Llegan a los juzgados y se reúne con Kyle en la puerta. Tras estrechar sus manos les guía por un laberinto de pasillos hasta un despacho vacío en el que los hace entrar y sentarse.

-He pensado en repasar un poco tu declaración-comienza a decir mirando al cantante.

-Creo que ya lo hemos hablado todo. Soy inocente, no he hecho nada-logra decir con voz temblorosa.

Recordaba lo que le había dicho a su hermano la noche anterior, tal vez su inconsciente actúo por él y de verdad empujara a la chica por las escaleras. No mató al bebé, pero casi la mata a ella…

-Es una actitud muy positiva, pero no te confíes demasiado-le dice Kyle-No hubo bebé, pero te pueden acusar por haberla empujado escaleras abajo. No sabemos si tiene un as en la manga por si se descubría que el embarazo era falso.

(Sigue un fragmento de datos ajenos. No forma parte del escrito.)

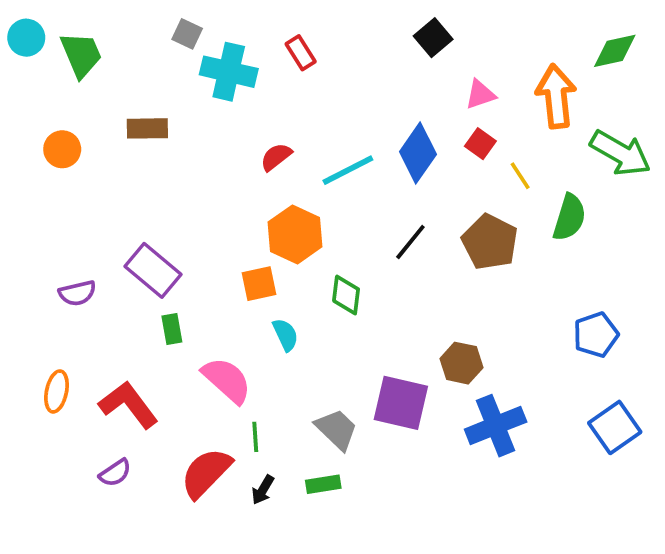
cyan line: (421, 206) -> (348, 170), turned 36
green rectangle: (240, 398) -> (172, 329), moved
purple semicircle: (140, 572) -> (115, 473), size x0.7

Resopla apoyándose en el respaldo de la silla en la que estaba sentado, esa maldita chica le iba a arruinar su vida, si es que no lo había hecho ya. Escucha en silencio las explicaciones de Kyle y cuando faltan 10 minutos para la vista le dejan solo en el despacho mientras Kyle hace los últimos preparativos y David sale a hacer unas llamadas.

Se recuesta en la mesa, apoyando la cara en las manos y suspirando con los ojos cerrados. No escucha como se abre la puerta y entra alguien, no le ve hasta que una mano le aprieta el hombro con cariño.

-¡Gustav!-dice emocionado.

Se levanta al instante y se funde en un abrazo con su compañero. Por un momento llegó a pensar que era su hermano…

-Me han permitido entrar a verte, para darte ánimos-dice Gustav cuando se separan.

-¿Has venido tú solo?-no puede evitar preguntar.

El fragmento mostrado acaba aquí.